Are you a parent of a child with special needs in Bronx, New York? If so, you may be eligible for a variety of government programs that can help you and your family. This resource guide contains information on national, state, and local agencies that provide information and specialized services to families of children with special needs. The Temporary Assistance Program for Needy Families (TANF) is a federally funded cash assistance program that offers up to 60 months of benefits to qualified families. Single people without children can receive assistance through the New York State Safety Net Program.
Additionally, New York State provides financial and technical support to programs in most counties in the state that help families of children and youth with special health care needs (CYSHCN). These programs collaborate with families to meet the medical and non-medical needs of their children. The Administration for Children's Services (ACS) can help you find local family support in every neighborhood in New York City. ACS preventive services are voluntary and available to your family, regardless of whether or not you have an open investigation with Child Protective Services (CPS).
The Council on Children and Families is responsible for acting as a neutral body to coordinate New York's health, education, and human services system to ensure that all children and families in New York State have the opportunity to reach their potential. The Council has published a document called Connecting Youth to Career Pathways, which makes recommendations for addressing barriers to career and technical education (CTE) for students with disabilities. The Program for Children and Youth with Special Health Care Needs seeks to improve the system of care for children and young people with special health care needs from birth to 21 years of age and their families. Advocates for Children is a recognized leader in school reform efforts, having brought together community organizations, parent groups, and government agencies to address systemic issues and improve outcomes and options for all students.
Advocates for Children of New York has been protecting and promoting the educational rights of students with disabilities since 1971. They offer a Program Guide for Gifted and Talented Students for Students with Disabilities, which is also available in Spanish. This guide explains that special education should not prevent admission or participation in a program for gifted and talented students. The Office of Early Learning provides oversight and technical support to school districts in the development, implementation, and evaluation of programs and policies related to the education of students from pre-kindergarten through third grade that are aligned with the New York State Board of Regents' Early Childhood Policy. The New York State Early Intervention Program (EIP) is part of the national Early Intervention Program for infants and young children with disabilities and their families. Advocates for Children also works to ensure that all children receive free breakfast and lunch at school, including those who attend private special education schools because the New York City Department of Education does not provide them with adequate public school education.

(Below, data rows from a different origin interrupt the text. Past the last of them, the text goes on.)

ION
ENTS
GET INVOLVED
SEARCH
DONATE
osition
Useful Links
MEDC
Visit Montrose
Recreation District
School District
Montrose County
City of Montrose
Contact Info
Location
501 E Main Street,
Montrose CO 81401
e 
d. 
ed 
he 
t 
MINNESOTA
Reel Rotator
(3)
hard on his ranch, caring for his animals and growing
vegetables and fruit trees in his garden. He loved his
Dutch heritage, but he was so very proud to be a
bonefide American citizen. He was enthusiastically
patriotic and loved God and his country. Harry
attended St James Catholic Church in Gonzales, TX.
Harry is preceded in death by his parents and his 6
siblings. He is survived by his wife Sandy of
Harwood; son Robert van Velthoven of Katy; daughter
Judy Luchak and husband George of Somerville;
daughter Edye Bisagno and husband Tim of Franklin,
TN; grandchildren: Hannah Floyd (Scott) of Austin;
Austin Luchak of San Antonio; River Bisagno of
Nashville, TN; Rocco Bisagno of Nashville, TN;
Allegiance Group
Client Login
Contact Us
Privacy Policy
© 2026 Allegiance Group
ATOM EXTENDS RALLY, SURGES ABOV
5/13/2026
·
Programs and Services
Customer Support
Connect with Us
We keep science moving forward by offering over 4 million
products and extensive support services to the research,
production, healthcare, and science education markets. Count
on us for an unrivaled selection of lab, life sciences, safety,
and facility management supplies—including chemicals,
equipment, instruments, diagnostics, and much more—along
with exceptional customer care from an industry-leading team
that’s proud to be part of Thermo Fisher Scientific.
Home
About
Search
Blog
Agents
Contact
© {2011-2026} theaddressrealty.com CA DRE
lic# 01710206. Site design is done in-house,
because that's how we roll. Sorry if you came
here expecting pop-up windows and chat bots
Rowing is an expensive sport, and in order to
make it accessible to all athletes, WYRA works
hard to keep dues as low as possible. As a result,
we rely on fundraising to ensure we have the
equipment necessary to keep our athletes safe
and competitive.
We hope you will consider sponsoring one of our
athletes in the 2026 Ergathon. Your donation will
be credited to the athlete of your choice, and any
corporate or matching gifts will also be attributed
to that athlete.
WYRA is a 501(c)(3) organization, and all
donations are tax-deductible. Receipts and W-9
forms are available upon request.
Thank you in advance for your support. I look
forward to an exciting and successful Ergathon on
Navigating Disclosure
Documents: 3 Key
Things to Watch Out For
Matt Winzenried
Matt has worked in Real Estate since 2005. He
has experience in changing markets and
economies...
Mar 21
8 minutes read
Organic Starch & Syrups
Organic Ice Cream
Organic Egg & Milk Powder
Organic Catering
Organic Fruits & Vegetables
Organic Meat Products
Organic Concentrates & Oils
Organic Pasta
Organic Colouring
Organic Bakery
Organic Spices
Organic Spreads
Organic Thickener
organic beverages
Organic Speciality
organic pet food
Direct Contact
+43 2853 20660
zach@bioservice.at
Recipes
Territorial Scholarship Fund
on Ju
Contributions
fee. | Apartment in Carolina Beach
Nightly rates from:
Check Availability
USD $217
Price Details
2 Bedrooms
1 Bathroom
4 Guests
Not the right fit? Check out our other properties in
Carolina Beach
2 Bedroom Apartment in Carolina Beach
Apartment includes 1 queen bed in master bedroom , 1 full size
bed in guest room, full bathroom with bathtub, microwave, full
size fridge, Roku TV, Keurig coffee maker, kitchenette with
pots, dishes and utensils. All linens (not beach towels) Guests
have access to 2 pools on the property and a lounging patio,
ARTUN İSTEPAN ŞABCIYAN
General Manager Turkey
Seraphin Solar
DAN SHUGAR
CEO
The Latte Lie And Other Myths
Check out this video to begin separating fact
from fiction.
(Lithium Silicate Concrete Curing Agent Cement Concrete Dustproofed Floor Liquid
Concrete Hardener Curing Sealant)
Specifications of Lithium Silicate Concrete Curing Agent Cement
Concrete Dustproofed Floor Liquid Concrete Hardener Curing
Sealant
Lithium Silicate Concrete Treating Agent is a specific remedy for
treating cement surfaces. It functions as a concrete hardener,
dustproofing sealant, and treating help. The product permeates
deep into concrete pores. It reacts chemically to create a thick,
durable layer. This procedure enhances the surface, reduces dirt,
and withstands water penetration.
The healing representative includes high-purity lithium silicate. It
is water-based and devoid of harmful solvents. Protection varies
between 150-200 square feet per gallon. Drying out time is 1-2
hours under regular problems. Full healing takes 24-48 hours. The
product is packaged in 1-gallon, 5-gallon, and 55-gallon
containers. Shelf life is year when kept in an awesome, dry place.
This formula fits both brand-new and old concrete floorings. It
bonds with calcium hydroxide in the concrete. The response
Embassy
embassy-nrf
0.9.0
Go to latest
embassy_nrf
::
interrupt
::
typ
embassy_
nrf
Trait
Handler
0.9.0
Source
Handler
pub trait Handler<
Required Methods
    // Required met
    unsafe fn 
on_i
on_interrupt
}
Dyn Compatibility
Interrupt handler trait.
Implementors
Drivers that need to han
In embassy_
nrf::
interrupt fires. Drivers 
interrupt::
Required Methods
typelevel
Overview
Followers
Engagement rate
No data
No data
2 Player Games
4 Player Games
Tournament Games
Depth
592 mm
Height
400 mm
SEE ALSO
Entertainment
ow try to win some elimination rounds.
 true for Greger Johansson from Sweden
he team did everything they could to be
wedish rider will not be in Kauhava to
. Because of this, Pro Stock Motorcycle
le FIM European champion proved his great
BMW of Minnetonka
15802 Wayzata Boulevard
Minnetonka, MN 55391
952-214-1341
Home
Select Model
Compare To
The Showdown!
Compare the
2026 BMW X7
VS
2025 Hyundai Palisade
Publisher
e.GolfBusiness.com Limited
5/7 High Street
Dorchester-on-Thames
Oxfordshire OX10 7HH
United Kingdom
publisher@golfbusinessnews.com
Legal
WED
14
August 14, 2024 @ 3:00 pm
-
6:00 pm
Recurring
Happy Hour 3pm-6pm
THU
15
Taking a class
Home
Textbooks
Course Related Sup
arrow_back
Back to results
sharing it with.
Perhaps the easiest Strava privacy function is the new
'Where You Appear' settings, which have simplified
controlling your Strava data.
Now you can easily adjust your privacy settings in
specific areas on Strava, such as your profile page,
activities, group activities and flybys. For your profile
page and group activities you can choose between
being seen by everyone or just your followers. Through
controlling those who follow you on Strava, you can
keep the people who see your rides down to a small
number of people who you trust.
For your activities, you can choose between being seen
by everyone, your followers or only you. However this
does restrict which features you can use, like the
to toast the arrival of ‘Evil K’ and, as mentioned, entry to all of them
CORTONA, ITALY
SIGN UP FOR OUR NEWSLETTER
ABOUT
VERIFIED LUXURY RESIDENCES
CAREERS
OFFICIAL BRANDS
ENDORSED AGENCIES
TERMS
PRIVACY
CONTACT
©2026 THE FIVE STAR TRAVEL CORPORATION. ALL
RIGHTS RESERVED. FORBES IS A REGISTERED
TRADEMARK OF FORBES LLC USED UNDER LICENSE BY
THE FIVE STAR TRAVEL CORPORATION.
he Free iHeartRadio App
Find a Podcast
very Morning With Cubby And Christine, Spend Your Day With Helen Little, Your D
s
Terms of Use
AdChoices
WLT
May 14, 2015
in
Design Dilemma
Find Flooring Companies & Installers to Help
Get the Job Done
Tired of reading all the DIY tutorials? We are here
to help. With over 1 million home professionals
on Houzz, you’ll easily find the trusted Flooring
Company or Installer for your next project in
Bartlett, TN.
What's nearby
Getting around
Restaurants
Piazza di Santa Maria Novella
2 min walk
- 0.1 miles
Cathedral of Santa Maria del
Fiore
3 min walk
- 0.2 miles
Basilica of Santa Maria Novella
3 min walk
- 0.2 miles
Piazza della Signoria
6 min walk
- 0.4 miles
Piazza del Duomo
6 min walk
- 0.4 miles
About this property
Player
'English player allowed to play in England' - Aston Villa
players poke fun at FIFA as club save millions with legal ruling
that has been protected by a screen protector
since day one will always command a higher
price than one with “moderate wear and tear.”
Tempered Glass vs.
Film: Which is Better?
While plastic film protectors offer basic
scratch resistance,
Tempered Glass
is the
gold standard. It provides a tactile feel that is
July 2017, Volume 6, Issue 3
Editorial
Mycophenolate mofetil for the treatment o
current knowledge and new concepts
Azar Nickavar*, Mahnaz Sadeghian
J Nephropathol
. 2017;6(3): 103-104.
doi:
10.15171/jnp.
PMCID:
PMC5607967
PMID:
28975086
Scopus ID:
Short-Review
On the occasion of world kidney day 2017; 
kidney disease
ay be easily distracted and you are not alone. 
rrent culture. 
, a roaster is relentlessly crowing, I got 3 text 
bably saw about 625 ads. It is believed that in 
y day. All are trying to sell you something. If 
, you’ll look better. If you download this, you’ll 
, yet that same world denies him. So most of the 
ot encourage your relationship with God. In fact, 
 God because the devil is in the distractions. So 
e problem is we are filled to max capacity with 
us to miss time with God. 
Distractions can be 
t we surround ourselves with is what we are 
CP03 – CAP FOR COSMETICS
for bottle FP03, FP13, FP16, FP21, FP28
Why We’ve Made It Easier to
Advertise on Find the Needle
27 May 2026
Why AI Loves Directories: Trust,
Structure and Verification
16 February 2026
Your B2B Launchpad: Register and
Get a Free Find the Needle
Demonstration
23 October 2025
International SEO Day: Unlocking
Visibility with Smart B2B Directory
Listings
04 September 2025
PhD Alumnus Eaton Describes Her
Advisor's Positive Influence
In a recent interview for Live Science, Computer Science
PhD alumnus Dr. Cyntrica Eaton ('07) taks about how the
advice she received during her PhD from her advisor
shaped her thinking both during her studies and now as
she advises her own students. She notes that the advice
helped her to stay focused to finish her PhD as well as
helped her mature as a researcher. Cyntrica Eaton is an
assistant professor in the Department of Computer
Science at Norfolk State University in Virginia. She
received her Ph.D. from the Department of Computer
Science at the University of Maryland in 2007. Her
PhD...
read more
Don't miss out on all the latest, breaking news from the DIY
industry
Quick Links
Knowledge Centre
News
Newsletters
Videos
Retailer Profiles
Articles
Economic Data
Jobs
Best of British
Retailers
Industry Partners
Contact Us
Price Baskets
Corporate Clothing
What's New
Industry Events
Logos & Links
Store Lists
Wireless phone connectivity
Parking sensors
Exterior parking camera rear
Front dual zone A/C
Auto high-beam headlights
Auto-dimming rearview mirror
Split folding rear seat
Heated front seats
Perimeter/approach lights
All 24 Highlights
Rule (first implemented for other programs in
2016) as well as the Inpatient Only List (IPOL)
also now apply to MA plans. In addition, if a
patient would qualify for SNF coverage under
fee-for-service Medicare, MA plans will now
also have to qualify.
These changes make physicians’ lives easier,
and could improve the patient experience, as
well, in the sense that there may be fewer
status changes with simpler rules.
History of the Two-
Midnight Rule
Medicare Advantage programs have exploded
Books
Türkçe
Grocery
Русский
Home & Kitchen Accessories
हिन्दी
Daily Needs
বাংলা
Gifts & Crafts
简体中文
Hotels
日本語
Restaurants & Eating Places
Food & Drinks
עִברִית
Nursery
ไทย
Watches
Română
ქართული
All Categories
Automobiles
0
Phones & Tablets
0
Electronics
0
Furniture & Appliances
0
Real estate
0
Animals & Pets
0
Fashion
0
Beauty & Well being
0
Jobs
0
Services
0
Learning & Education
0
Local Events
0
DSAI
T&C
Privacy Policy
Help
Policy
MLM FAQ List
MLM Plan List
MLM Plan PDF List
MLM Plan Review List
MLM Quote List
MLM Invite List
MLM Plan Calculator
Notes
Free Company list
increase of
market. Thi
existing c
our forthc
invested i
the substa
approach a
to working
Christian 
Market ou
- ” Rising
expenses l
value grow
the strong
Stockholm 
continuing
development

These efforts have the potential to affect thousands of children with disabilities within the New York City public school system. Advocates for Children also filed a lawsuit against the New York City Department of Education alleging that they had received favorable orders and agreements at fair hearings that were not being enforced in time. EmpoweredNYC is a new initiative designed to help New York City residents with disabilities and their families take control of their finances and become more financially stable. The New York State Department of Education (NYSED) approves preschool special education programs in accordance with section 4410 of the New York State Education Act.